== How to complete this task ==
Please copy out the lines from the one containing "er sunt ideale" through the end of the records, both ends included. Leave the pictures out of your answer.

Records in a dataset
↓↓↓
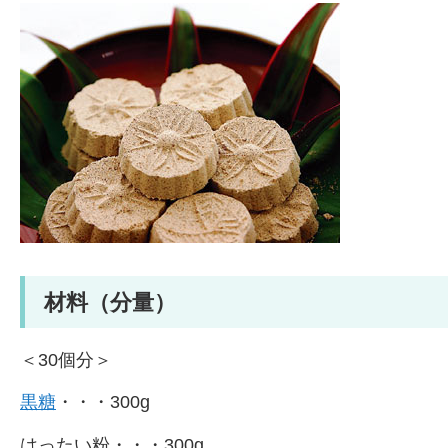
材料（分量）
＜30個分＞
黒糖
・・・300g
はったい粉・・・300g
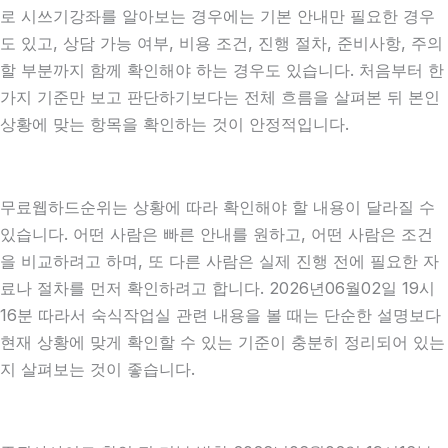
로 시쓰기강좌를 알아보는 경우에는 기본 안내만 필요한 경우
도 있고, 상담 가능 여부, 비용 조건, 진행 절차, 준비사항, 주의
할 부분까지 함께 확인해야 하는 경우도 있습니다. 처음부터 한
가지 기준만 보고 판단하기보다는 전체 흐름을 살펴본 뒤 본인
상황에 맞는 항목을 확인하는 것이 안정적입니다.
무료웹하드순위는 상황에 따라 확인해야 할 내용이 달라질 수
있습니다. 어떤 사람은 빠른 안내를 원하고, 어떤 사람은 조건
을 비교하려고 하며, 또 다른 사람은 실제 진행 전에 필요한 자
료나 절차를 먼저 확인하려고 합니다. 2026년06월02일 19시
16분 따라서 숙식작업실 관련 내용을 볼 때는 단순한 설명보다
현재 상황에 맞게 확인할 수 있는 기준이 충분히 정리되어 있는
지 살펴보는 것이 좋습니다.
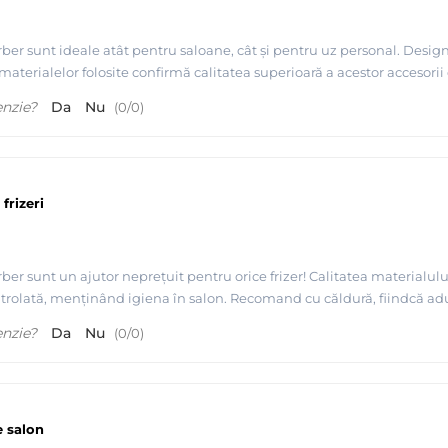
er sunt ideale atât pentru saloane, cât și pentru uz personal. Design
 materialelor folosite confirmă calitatea superioară a acestor accesor
enzie?
Da
Nu
(
0
/
0
)
frizeri
r sunt un ajutor neprețuit pentru orice frizer! Calitatea materialului 
ontrolată, menținând igiena în salon. Recomand cu căldură, fiindcă a
enzie?
Da
Nu
(
0
/
0
)
e salon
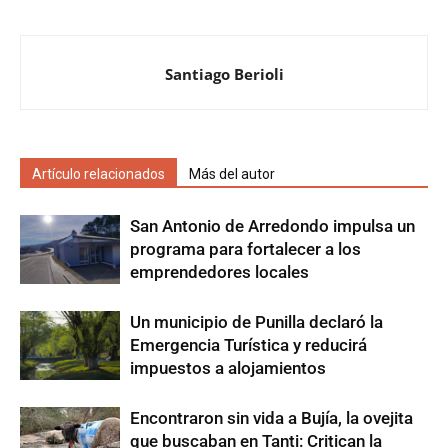
Santiago Berioli
Artículo relacionados
Más del autor
San Antonio de Arredondo impulsa un
programa para fortalecer a los
emprendedores locales
Un municipio de Punilla declaró la
Emergencia Turística y reducirá
impuestos a alojamientos
Encontraron sin vida a Bujía, la ovejita
que buscaban en Tanti: Critican la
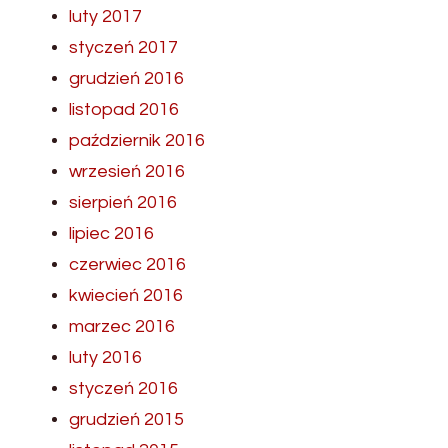
luty 2017
styczeń 2017
grudzień 2016
listopad 2016
październik 2016
wrzesień 2016
sierpień 2016
lipiec 2016
czerwiec 2016
kwiecień 2016
marzec 2016
luty 2016
styczeń 2016
grudzień 2015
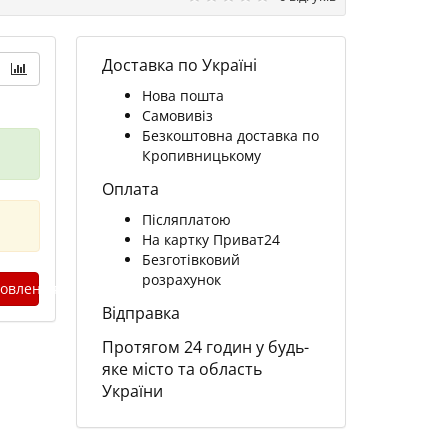
Доставка по Україні
Нова пошта
Самовивіз
Безкоштовна доставка по
Кропивницькому
Оплата
Післяплатою
На картку Приват24
Безготівковий
розрахунок
овлення
Відправка
Протягом 24 годин у будь-
яке місто та область
України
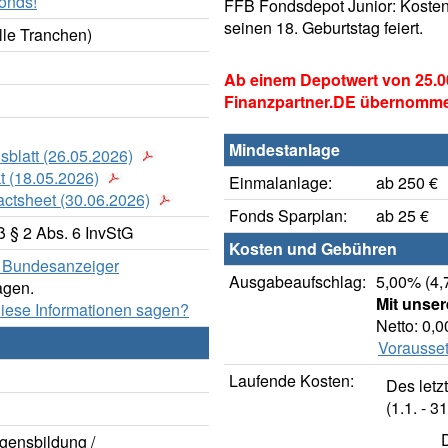
onds!
FFB Fondsdepot Junior: Kosten
seinen 18. Geburtstag feiert.
lle Tranchen)
Ab einem Depotwert von 25.0
Finanzpartner.DE übernomm
Mindestanlage
sblatt (26.05.2026)
t (18.05.2026)
Einmalanlage:
ab 250 €
actsheet (30.06.2026)
Fonds Sparplan:
ab 25 €
 § 2 Abs. 6 InvStG
Kosten und Gebühren
er Bundesanzeiger
Ausgabeaufschlag:
5,00% (4,
agen.
Mit unse
diese Informationen sagen?
Netto: 0,
Vorausset
Laufende Kosten:
Des letz
(1.1. - 31
gensbildung /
↑↑↑
== Answer for this exercise ==
er sunt ideale atât pentru saloane, cât și pentru uz personal. Design
 materialelor folosite confirmă calitatea superioară a acestor accesor
enzie?
Da
Nu
(
0
/
0
)
frizeri
r sunt un ajutor neprețuit pentru orice frizer! Calitatea materialului 
ontrolată, menținând igiena în salon. Recomand cu căldură, fiindcă a
enzie?
Da
Nu
(
0
/
0
)
e salon
Santiago Berioli
Artículo relacionados
Más del autor
San Antonio de Arredondo impulsa un
programa para fortalecer a los
emprendedores locales
Un municipio de Punilla declaró la
Emergencia Turística y reducirá
impuestos a alojamientos
Encontraron sin vida a Bujía, la ovejita
que buscaban en Tanti: Critican la
luty 2017
styczeń 2017
grudzień 2016
listopad 2016
październik 2016
wrzesień 2016
sierpień 2016
lipiec 2016
czerwiec 2016
kwiecień 2016
marzec 2016
luty 2016
styczeń 2016
grudzień 2015
Доставка по Україні
Нова пошта
Самовивіз
Безкоштовна доставка по
Кропивницькому
Оплата
Післяплатою
На картку Приват24
Безготівковий
розрахунок
овлення
Відправка
Протягом 24 годин у будь-
яке місто та область
України
onds!
FFB Fondsdepot Junior: Kosten
seinen 18. Geburtstag feiert.
lle Tranchen)
Ab einem Depotwert von 25.0
Finanzpartner.DE übernomm
Mindestanlage
sblatt (26.05.2026)
t (18.05.2026)
Einmalanlage:
ab 250 €
actsheet (30.06.2026)
Fonds Sparplan:
ab 25 €
 § 2 Abs. 6 InvStG
Kosten und Gebühren
er Bundesanzeiger
Ausgabeaufschlag:
5,00% (4,
agen.
Mit unse
diese Informationen sagen?
Netto: 0,
Vorausset
Laufende Kosten:
Des letz
(1.1. - 31
gensbildung /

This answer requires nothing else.